I know you don’t want anecdotes… but as a native Austinite (moved here as a kid in the '80s), I can tell you that you aren’t going to find objective data on Austin.
For instance, you can find out about crime rates here: http://www.austintexas.gov/GIS/CrimeViewer/
But that doesn’t tell the story. Austin’s MSA is about 1.2 million, but it’s without question the safest city I’ve ever lived in (Houston, Atlanta, San Luis Obispo, Boston). Austin is great on PR - just go to the Austin Convention & Visitor’s Bureau (http://www.austintexas.org/) for propaganda. But beneath the veneer of a hipster mecca, we’ve got some issues here.

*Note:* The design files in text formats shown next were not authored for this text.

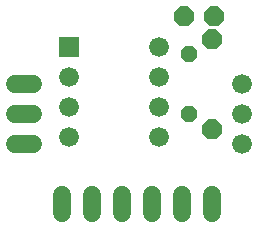
<source format=gbr>
G04 EAGLE Gerber RS-274X export*
G75*
%MOMM*%
%FSLAX34Y34*%
%LPD*%
%INTop Copper*%
%IPPOS*%
%AMOC8*
5,1,8,0,0,1.08239X$1,22.5*%
G01*
%ADD10R,1.676400X1.676400*%
%ADD11C,1.676400*%
%ADD12P,1.814519X8X202.500000*%
%ADD13P,1.814519X8X112.500000*%
%ADD14P,1.429621X8X112.500000*%
%ADD15C,1.524000*%


D10*
X412750Y538800D03*
D11*
X412750Y513400D03*
X412750Y488000D03*
X412750Y462600D03*
X488950Y462600D03*
X488950Y488000D03*
X488950Y513400D03*
X488950Y538800D03*
D12*
X535178Y565404D03*
X509778Y565404D03*
D13*
X533400Y469900D03*
X533400Y546100D03*
D14*
X514350Y482600D03*
X514350Y533400D03*
D11*
X558800Y482600D03*
X558800Y508000D03*
X558800Y457200D03*
D15*
X406400Y414020D02*
X406400Y398780D01*
X431800Y398780D02*
X431800Y414020D01*
X457200Y414020D02*
X457200Y398780D01*
X482600Y398780D02*
X482600Y414020D01*
X382270Y508000D02*
X367030Y508000D01*
X367030Y482600D02*
X382270Y482600D01*
X382270Y457200D02*
X367030Y457200D01*
X533400Y414020D02*
X533400Y398780D01*
X508000Y398780D02*
X508000Y414020D01*
M02*

</source>
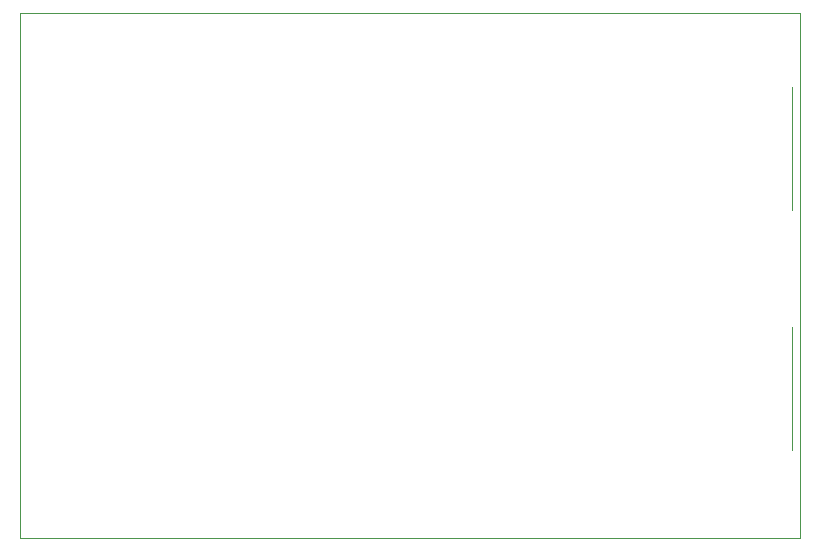
<source format=gm1>
G04 #@! TF.GenerationSoftware,KiCad,Pcbnew,(6.0.11)*
G04 #@! TF.CreationDate,2023-08-25T14:28:21+09:00*
G04 #@! TF.ProjectId,OUTPUT_MOD,4f555450-5554-45f4-9d4f-442e6b696361,1.0*
G04 #@! TF.SameCoordinates,Original*
G04 #@! TF.FileFunction,Profile,NP*
%FSLAX46Y46*%
G04 Gerber Fmt 4.6, Leading zero omitted, Abs format (unit mm)*
G04 Created by KiCad (PCBNEW (6.0.11)) date 2023-08-25 14:28:21*
%MOMM*%
%LPD*%
G01*
G04 APERTURE LIST*
G04 #@! TA.AperFunction,Profile*
%ADD10C,0.100000*%
G04 #@! TD*
G04 APERTURE END LIST*
D10*
X112387992Y-78342000D02*
X178427992Y-78342000D01*
X178427992Y-78342000D02*
X178427992Y-122792000D01*
X178427992Y-122792000D02*
X112387992Y-122792000D01*
X112387992Y-122792000D02*
X112387992Y-78342000D01*
X177712992Y-115332000D02*
X177712992Y-104932000D01*
X177712992Y-95012000D02*
X177712992Y-84612000D01*
M02*

</source>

- There’s a ton of racist and classist history that seeps into the present day. Austin has neighborhoods that are all White and wealthy, and that’s not by accident. Restrictive covenants endured in this city well after many “Deep South” cities abandoned them. See here: (PDF) Report: Austin Restricted: Progressivism, Zoning, Private Racial Covenants, and the Making of a Segregated City | Eliot Tretter and Moulay Anwar Sounny-Slitine - Academia.edu
So communities like Tarrytown are lily White and rich, and that’s not by accident. Moreover, until now, the city council was elected at large (except for a “gentlemen’s agreement” that reserves a seat for a Black and Latino member). So city council wannabes raise their money in central and West Austin, and therefore are beholden to those interests. Communities like Dove Springs (where I grew up) have like a 2% voting rate for city council elections, and it shows (infrastructure, schools, services, etc. are lacking). Case in point: there was flooding around Halloween in this area, and there’s been a slow response from the city in helping residents with claims (and cleaning up the area). Shoal Creek floods on a regular basis, and there’s no delay in responses when that happens.
- City infrastructure (highways, buses, and rail) are absolutely the worst in any city I’ve lived in. We have the fourth-worst traffic congestion in the country, which is insane considering the size of the city. (See here: In ranking of worst U.S. traffic, Austin is up with N.Y. and L.A.)
The reason why is that the city council was anti-growth in the 1970s and 1980s. All the hippies wanted to keep Austin weird and tiny, figuring if they invested in saving salamanders rather than building roads or transportation people would stay away. Now they’re trying to play catch up, and we have light rail in Northwest Austin to downtown, it’s nothing like a real rail system (operates Mon-Fri, limited service on Saturday; starts at 5:30 am and last train leaves downtown around 6 pm; doesn’t operate in many of the major neighborhoods and communities - it doesn’t even cross the river). They’re building toll lanes on Mopac (West side N-S artery) and it’s creating havoc on the roads as they’re doing it.
Something like 150 people are moving to Austin a day, and most of them are bringing their cars (or two). I-35 is a dilapidated dinosaur of an interstate; it’s also the major NAFTA highway from Laredo to Duluth, MN. Hence it is congested with 18 wheelers 24 hours a day. My commute from the north boundary of Austin to UT (14 miles) is 35 minutes on a good day, 45 minutes on most.
The best way to get a sense of Austin? The citydata website is suspect. A lot of the info there is from people who never venture outside of their own neighborhoods, and have fearmongering views of certain parts of town - as someone mentioned upthread, there are no really frightening areas of town (except for perhaps the St. John’s neighborhood, and I have no problem walking around there in the middle of the day - but if you’re looking for trouble you can easily find it). I would steer you to the Austin Chronicle: http://www.austinchronicle.com/
They regularly have stories about Austin politics and life. I’m a professor at UT, and as someone who studies inequity in education, Austin has a lot of than on hand. Historian Larry Cuban has written a good book, As Good As It Gets, about how reform has taken shape in Austin. I have a book I need to read called Weird City but some of the critiques on the book are exactly what I’ve mentioned - the ignoring of East (mostly historically minority) Austin. There’s a pretty unsettling history of freed Blacks being moved from Clarksville and Wheatsville (today two of the most affluent, Whitest communities) to East Austin. UT is greatly responsible for this and to this day, there are families who are angry about losing land to the University via eminent domain rules.
Despite this, I still love living here. I grew up here, met my wife here, and we’re raising kids here surrounded by family. (Austin is actually incredibly kid-friendly, with an insane number of parks.) But it’s often advertised as paradise on earth, and it’s a great city with big problems that a lot of people would like to ignore and just count the cash that rolls in during SXSW.